Christmas expectations in North America
How can we possibly convince our children that Christmas is about the birth of Christ and not Santa, gifts and stressed-out parents?
Our son has come to expect the Christmas tree to make an appearance with the first snow flake to hit the pavement. He associates winter and snow with Santa and gifts. When we had the first snow fall, on Sunday, he immediately asked if we could put up the Christmas tree when we returned home from church.
In North America, this is the logical correlation that kids make.
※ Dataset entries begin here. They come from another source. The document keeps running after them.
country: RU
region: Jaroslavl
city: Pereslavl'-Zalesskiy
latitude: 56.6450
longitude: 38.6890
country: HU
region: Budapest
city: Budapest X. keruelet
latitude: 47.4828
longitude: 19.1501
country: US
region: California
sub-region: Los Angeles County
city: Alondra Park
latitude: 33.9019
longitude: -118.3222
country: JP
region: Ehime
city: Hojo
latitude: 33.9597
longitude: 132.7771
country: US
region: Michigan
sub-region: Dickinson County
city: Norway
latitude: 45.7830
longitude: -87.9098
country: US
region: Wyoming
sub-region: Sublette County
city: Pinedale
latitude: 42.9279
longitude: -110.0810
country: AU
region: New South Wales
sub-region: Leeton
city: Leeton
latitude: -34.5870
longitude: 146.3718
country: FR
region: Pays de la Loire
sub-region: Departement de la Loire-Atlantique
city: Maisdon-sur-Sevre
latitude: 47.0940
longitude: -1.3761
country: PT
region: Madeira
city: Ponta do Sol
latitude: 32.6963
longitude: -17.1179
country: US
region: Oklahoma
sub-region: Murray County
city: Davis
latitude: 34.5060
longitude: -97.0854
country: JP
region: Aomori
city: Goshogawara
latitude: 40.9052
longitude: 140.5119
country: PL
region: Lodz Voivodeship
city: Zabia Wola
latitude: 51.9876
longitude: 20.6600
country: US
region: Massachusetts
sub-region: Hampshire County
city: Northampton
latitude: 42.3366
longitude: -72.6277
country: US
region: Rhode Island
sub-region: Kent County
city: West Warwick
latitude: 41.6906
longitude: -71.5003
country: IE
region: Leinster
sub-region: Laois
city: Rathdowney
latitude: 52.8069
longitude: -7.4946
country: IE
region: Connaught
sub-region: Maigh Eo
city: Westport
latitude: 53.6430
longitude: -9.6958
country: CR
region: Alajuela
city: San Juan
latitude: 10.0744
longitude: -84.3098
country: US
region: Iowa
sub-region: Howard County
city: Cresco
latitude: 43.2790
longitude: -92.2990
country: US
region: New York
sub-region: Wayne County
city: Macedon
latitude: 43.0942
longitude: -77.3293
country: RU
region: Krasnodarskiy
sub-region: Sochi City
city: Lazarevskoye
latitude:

After all, the Christmas decorations come up at the stroke of midnight on October 31st ( or so the popular internet meme goes; and a personal favorite http://www.mireillemishriky.com/late-laugh-start-week-merry-halloween/) making November and December a mad rush to Christmas Eve and the opening of the gifts.
Re-focusing on Advent
In a wholehearted effort to reclaim Advent, I came up with a rebellious plan 2 years ago. The Nativity Scene came out before the Christmas tree!
On the first day of the Coptic fast ( 45 days preceding the Orthodox Christmas which is celebrated on January 7th) , I ceremoniously set up all of our Nativity scenes ( I have quite a few) and explain to our son that Christmas is the celebration of the birth of Christ. It is my way of “keeping Christ in Christmas”.
The Christmas tree makes its appearance a week after. The delay serves to reinforce the notion that the tree and the gifts are secondary to the birth of Christ.
That is what Christmas is all about!
Blessed Coptic Fast to all ( a few days early) and may your Christmas season be full of Christ!